## Task A
In the article on the Green Fuels, Green Skies competition, how much government funding will the shortlisted companies share?
## Task B
From the article on the Green Fuels, Green Skies competition, quote the passage starting with "The eight shortlisted" and going on through "from sewage sludge.".

## Text passage
#####

The UK Department for Transport has released its shortlist of eight industry-led projects entered in its Green Fuels, Green Skies competition. Launched in March, the competition is designed to support UK companies that are pioneering new technologies to produce sustainable aviation fuel (SAF).
The shortlisted companies will receive a share government funding worth £15 million to support the development of first-of-a-kind production plants designed to turn waste products such as household rubbish, waste wood and excess electricity into SAF.
According to the Department for Transport, each of the selected projects has the potential to produce SAF capable of reducing emissions by more than 70 per cent on a lifecycle basis when compared with conventional fossil-fuel-based jet fuel.
Among the shortlisted proposals are plants that aim to produce jet fuel from atmospheric carbon dioxide, alcohol derived from waste, everyday household and commercial black bag rubbish and sewage.
The eight shortlisted organisations are:
1. Advanced Biofuel Solutions, which is planning to work with a British refinery and British engineering company to produce a detailed engineering design for a new facility in Cheshire that will use gasification and Fischer-Tropsch (FT) technology to convert 133,000 tonnes of waste a year into a biocrude that can be upgraded to aviation fuel.
2. Alfanar Energy, which plans to use gasification and FT technology to convert household and commercial waste into about 180 million litres of SAF and naphtha per year.
3. Fulcrum BioEnergy, which hopes to convert residual waste into around 100 million litres of SAF per year using gasification and FT technology.
4. Green Fuels Research, which is working with Petrofac and Cranfield University on technology to produce SAF from sewage sludge.
5. Lanzatech UK, which is hoping to build a plant in Port Talbot, South Wales to produce more than 100 million litres a year of SAF using ethanol from biogenic wastes and industry flue gases.

#####

## Data records
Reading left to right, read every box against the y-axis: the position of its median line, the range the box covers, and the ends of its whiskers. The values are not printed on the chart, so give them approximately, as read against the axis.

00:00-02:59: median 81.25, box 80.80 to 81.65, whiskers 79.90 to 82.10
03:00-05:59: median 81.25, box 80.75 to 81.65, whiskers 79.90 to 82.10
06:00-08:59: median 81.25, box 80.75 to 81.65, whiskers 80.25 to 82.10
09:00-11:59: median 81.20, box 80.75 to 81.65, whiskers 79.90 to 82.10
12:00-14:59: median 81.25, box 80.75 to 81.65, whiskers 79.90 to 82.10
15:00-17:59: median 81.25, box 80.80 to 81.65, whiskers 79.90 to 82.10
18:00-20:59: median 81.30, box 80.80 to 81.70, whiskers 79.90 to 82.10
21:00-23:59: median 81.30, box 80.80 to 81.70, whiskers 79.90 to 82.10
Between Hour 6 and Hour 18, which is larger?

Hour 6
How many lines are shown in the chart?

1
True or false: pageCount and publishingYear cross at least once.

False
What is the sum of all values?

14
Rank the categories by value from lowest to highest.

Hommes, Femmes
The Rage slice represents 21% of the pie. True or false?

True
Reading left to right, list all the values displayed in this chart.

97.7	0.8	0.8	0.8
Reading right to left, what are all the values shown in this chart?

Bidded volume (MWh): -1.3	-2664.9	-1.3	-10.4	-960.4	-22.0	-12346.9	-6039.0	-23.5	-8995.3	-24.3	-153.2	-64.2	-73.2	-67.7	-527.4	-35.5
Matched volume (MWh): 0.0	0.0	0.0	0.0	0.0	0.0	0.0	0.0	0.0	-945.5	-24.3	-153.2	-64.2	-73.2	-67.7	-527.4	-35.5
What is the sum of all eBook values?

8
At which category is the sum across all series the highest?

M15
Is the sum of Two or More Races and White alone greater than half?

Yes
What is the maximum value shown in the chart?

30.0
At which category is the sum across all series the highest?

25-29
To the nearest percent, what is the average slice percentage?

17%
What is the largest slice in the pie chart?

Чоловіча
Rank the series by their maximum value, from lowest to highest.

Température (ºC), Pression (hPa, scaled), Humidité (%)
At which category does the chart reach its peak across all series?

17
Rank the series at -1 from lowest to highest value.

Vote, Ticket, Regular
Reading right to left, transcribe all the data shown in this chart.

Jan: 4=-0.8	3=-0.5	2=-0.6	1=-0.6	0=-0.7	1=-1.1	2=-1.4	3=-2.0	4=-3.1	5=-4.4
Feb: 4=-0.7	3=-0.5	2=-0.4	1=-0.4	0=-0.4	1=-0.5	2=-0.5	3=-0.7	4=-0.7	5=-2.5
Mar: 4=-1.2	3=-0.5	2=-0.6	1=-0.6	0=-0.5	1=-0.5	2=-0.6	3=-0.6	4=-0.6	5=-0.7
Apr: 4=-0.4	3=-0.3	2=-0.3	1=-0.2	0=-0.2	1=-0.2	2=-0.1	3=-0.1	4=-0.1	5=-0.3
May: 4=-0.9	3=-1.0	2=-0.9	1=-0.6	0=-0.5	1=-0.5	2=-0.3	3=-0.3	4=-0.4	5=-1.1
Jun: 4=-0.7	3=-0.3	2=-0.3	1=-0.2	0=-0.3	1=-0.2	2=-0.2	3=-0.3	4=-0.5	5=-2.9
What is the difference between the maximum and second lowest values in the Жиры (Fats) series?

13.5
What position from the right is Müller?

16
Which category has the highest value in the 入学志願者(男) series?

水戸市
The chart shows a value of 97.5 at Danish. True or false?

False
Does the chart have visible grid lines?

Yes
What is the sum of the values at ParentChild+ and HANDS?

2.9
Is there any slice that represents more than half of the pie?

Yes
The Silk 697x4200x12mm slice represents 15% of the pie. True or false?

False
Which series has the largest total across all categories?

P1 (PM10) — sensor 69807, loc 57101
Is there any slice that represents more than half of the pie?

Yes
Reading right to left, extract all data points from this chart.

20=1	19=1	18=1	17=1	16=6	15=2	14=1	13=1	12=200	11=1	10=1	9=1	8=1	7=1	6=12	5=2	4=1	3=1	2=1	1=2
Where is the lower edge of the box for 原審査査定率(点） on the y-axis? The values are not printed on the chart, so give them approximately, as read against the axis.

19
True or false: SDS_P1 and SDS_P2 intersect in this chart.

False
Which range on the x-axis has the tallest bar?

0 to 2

#####

## Exercise answer A
£15 million

## Exercise answer B
The eight shortlisted organisations are:
1. Advanced Biofuel Solutions, which is planning to work with a British refinery and British engineering company to produce a detailed engineering design for a new facility in Cheshire that will use gasification and Fischer-Tropsch (FT) technology to convert 133,000 tonnes of waste a year into a biocrude that can be upgraded to aviation fuel.
2. Alfanar Energy, which plans to use gasification and FT technology to convert household and commercial waste into about 180 million litres of SAF and naphtha per year.
3. Fulcrum BioEnergy, which hopes to convert residual waste into around 100 million litres of SAF per year using gasification and FT technology.
4. Green Fuels Research, which is working with Petrofac and Cranfield University on technology to produce SAF from sewage sludge.